Where to find Japan’s small, cash-rich bargain stocks

One of the few big opportunities in global markets is Japan’s small-cap value sector. And now there is finally a fund that focuses directly on this niche, says Merryn Somerset Webb.
We have been telling you for years that you need to get into one of the very few compelling opportunities left in global stockmarkets: small but cash-rich value stocks in Japan. But we haven’t been able to point you to an investment vehicle dedicated to doing this and only this. Several larger global funds have recognised the value opportunities in Japan. In the world of investment trusts, think Ruffer, the Scottish Investment Trust and British Empire, for example.
Private equity is increasingly active in Japan (looking to take languishing companies private) and there is the odd fund devoted to large-cap value, Man GLG Japan Core Alpha being an example. And there are plenty of small-cap funds focused on Japan, some of which have a clear value bias.
But the AVI Japan Opportunity Trust, to be launched next month, will be the first we know of to focus entirely on smaller companies that generate profits and free cash flow, pay dividends, and “happen to have large amounts of spare cash sitting around on their balance sheet or holdings in other listed companies”, says manager-to-be Joe Bauernfreund (also manager of British Empire Trust). They also, of course, trade on “extraordinary undervaluations”. I met with Bauernfreund to discuss the opportunity.
The first and most obvious question: when most of the world appears overpriced, why the undervaluation in this niche area? Several reasons. First, these stocks are barely covered by the market. Of the ones Bauernfreund is looking at, 78% are covered by two or fewer brokers and 56% are analysed by none.
They are “a million miles away from Tokyo, psychologically and physically, as well”. Second, investors have traditionally ascribed little value to the equities and cash on these balance sheets because they knew the value would never materialise – cross-shareholdings held for historical reasons were rarely sold and cash was practically never given up in dividends. Japan’s corporate sector (unlike most of the West’s) has always put shareholders at “the bottom of the pecking order”: employees, customers, suppliers and the perceived needs of society have always come first.
Of the 4,000-odd listed companies in Japan, some 400-500 have the equivalent of 30% of their market capitalisation sitting in cash. About half those are of no interest to Bauernfreund. Their operating businesses aren’t worth holding (the cash is being run down every year and therefore should be valued at a discount). However, that still leaves a substantial number that aren’t “value-traps” – those that “are operating good businesses, growing their profits, and have very substantial cash”. Buy the portfolio Bauernfreund has in mind and you’ll not only get their businesses cheap (particularly when you strip the cash out), but you’ll get paid a dividend yield of almost 2%. That – for value investors – is interesting in itself.

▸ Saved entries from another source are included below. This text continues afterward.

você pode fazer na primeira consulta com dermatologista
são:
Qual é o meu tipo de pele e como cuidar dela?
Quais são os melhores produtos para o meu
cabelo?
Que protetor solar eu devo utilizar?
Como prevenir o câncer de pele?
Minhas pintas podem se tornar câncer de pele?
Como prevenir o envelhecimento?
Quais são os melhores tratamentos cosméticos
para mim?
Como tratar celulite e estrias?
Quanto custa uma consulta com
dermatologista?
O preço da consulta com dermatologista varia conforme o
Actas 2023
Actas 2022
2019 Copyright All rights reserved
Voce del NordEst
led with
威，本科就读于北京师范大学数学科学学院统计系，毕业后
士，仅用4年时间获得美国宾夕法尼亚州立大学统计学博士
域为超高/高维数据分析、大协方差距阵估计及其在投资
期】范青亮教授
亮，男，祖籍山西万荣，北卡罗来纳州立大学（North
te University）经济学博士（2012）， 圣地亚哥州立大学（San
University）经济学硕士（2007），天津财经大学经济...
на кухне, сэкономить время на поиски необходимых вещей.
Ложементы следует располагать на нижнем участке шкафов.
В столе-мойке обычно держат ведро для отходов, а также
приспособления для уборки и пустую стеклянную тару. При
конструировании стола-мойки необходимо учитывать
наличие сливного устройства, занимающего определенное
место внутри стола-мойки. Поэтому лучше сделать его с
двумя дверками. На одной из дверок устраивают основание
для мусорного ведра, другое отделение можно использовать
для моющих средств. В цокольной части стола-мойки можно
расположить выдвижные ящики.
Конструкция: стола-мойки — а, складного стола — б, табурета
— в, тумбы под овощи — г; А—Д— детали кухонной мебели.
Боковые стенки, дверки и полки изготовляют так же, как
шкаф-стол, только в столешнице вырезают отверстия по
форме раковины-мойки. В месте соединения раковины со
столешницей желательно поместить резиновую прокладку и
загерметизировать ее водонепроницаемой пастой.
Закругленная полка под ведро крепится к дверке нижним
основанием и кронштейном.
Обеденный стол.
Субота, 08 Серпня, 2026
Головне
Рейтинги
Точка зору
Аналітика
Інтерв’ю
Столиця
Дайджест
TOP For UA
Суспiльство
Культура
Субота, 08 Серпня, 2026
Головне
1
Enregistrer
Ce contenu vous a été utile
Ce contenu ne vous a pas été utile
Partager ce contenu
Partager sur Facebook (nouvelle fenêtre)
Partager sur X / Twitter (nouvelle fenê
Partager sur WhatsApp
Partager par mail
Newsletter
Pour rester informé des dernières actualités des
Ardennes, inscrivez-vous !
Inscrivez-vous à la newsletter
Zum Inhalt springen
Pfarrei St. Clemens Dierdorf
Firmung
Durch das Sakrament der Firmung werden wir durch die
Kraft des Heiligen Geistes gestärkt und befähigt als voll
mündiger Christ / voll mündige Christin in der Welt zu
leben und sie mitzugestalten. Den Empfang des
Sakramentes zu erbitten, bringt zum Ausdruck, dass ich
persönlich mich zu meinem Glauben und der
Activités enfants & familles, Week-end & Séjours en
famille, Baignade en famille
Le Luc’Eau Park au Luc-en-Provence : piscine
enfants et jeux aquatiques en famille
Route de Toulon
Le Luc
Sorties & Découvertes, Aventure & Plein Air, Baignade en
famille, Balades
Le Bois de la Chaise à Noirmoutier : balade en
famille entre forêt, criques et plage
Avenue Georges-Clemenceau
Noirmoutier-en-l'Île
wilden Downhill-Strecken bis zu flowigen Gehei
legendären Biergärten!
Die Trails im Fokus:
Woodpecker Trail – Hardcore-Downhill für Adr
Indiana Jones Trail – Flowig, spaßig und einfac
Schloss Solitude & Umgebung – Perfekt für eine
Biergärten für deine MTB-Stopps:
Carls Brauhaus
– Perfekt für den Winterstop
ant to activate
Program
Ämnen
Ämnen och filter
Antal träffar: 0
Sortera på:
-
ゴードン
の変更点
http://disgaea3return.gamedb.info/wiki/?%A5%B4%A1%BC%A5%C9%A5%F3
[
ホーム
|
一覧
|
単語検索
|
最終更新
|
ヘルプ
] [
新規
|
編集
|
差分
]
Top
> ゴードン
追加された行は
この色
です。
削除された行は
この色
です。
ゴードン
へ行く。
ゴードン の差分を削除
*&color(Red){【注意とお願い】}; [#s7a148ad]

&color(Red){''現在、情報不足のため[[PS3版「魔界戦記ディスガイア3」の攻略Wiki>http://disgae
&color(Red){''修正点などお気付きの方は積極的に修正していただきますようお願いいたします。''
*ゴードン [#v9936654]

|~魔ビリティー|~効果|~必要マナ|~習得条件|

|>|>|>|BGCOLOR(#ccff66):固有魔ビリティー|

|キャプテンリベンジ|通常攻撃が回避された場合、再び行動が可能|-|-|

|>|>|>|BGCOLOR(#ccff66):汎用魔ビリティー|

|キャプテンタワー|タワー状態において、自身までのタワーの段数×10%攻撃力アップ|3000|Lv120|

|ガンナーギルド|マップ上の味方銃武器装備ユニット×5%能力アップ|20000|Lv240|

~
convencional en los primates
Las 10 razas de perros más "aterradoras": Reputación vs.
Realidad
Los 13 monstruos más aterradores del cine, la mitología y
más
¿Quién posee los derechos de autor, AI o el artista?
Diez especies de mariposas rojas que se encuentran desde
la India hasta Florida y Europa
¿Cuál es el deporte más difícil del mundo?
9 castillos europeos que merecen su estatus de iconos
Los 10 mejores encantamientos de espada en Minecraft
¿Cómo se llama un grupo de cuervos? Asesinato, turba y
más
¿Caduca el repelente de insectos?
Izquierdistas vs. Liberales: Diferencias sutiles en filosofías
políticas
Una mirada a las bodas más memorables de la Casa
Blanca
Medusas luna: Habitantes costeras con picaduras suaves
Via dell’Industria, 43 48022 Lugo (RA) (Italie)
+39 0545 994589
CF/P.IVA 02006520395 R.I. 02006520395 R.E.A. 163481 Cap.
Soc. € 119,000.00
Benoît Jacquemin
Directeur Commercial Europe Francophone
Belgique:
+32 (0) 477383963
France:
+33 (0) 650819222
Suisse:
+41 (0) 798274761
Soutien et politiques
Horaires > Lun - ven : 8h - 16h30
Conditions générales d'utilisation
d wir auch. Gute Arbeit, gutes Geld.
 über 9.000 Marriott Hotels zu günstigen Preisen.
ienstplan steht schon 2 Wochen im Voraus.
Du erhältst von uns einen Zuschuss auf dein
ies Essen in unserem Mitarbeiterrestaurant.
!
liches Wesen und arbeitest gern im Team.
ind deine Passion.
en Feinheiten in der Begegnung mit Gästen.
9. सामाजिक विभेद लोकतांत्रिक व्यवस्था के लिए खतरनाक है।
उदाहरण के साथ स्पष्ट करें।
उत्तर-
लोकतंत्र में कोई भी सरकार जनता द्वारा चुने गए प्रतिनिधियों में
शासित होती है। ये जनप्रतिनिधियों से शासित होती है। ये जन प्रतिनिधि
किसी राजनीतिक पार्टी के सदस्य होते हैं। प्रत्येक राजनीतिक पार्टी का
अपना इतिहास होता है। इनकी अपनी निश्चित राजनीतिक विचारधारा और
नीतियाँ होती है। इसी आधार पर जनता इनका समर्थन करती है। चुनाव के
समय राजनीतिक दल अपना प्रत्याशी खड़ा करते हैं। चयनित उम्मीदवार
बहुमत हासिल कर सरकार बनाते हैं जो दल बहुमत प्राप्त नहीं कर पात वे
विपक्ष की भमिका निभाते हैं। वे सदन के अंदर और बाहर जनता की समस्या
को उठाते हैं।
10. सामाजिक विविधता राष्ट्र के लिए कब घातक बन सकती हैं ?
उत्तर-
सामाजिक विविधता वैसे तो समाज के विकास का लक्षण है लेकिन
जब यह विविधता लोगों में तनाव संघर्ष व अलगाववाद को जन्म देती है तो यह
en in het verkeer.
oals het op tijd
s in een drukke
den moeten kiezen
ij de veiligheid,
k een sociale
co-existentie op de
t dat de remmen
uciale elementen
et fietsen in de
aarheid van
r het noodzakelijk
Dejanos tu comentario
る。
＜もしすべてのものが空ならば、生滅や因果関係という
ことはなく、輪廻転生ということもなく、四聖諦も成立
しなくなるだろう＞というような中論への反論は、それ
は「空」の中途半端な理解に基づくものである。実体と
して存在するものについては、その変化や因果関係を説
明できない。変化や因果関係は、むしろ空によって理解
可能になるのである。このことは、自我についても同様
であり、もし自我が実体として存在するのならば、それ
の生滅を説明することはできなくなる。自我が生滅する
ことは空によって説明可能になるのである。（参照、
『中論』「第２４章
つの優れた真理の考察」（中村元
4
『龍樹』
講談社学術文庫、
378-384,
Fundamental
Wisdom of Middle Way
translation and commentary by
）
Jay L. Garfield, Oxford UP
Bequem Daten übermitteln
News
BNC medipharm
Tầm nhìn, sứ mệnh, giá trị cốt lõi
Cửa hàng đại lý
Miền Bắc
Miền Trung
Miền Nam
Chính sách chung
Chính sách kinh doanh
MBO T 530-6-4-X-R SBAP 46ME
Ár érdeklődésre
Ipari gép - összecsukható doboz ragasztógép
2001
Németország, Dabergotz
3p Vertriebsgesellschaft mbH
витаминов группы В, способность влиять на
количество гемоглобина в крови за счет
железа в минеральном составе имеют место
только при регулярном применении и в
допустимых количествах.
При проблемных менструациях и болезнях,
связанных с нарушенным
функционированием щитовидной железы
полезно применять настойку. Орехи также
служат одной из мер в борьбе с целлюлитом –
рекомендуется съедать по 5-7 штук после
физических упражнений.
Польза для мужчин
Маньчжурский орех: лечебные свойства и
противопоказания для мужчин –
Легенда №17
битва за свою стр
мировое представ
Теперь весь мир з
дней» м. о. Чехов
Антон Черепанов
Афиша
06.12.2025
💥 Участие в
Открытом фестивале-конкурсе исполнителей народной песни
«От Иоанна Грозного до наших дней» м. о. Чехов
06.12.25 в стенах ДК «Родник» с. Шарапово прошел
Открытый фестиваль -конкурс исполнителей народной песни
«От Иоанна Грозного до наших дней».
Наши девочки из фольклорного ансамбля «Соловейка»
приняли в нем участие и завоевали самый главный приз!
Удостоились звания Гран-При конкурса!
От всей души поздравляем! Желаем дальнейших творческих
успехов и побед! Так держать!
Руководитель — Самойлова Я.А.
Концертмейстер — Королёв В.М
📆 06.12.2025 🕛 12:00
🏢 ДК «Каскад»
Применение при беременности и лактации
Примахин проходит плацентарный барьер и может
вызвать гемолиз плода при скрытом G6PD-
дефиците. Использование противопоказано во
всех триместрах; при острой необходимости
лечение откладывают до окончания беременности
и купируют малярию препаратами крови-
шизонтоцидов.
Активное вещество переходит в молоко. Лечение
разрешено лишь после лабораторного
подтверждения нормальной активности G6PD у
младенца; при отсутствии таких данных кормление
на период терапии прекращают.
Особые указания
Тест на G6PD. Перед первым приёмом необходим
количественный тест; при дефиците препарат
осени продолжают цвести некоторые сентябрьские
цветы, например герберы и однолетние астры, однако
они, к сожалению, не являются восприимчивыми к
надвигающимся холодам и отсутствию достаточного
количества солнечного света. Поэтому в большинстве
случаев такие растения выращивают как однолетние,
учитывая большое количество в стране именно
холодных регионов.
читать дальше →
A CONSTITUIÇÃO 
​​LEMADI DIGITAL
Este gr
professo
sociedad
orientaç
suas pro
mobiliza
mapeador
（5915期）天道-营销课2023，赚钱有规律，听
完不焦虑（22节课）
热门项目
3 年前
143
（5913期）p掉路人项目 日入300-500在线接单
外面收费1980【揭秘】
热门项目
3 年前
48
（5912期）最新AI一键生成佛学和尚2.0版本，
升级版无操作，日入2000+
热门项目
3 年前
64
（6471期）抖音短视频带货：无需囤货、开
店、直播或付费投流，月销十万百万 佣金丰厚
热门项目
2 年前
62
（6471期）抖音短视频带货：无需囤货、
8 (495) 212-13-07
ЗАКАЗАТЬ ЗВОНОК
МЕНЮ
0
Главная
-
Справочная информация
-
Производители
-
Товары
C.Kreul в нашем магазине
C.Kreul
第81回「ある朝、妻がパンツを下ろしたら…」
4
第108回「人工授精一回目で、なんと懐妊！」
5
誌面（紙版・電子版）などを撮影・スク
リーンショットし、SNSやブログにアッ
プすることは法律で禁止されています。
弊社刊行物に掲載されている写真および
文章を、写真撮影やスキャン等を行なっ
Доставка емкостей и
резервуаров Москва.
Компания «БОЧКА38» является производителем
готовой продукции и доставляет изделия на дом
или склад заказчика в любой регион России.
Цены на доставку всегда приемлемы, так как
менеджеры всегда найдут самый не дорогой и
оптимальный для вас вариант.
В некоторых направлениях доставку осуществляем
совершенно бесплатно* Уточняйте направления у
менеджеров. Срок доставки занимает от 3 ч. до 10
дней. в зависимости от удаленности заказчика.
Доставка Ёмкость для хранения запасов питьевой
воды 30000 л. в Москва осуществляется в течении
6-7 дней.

Discount controls at a discount

The AVI Japan Opportunity Trust will come with “robust discount controls”, says Bauernfreund. You will be able to ask to exit your holdings at the net asset value of the fund after four years and then every two years after that. The trust will also buy back shares if the discount exceeds 5%. Management fees will be 1% a year, but AVI says it intends to put 25% of the fees it receives back into the trust (either by issuing new shares in lieu of the 25% share, or buying shares directly with it).

But there is also some “icing on the cake”, says Bauernfreund, in the form of corporate governance reform and shareholder activism. The new corporate governance code put in place five years ago has finally started to encourage both domestic and foreign investors to force boards to focus on balance-sheet issues – to recognise that they aren’t ever going to need all the cash they are hoarding, for example. “You can buy into good-quality companies on cheap valuations, you can take a position, engage with the board, try to drive change.”
Take A-One Seimitsu, a specialist manufacturer of lathes. It has a market cap of around ¥7bn, but also net cash of the same value. So buy the shares and you effectively get the perfectly good business for free (and a 2.8% dividend). If the firm is open to engagement (not all are) and can be persuaded to buy back some shares or start paying out special dividends, the share price could rise very fast.
However, the odds of success in Japan are higher, suggests Bauernfreund, for those who take constructive baby steps in the right direction rather than pushing for sudden change, US hedge-fund style. So getting independent directors on the board, or persuading management to own some shares in the business so their interests are aligned with those of shareholders, would be useful first steps. This “is not going to get dealt with overnight”. Japan’s smaller companies, run by salaryman lifers with no outside directors to answer to, aren’t going to get corporate-governance religion just like that. “It’s a process.”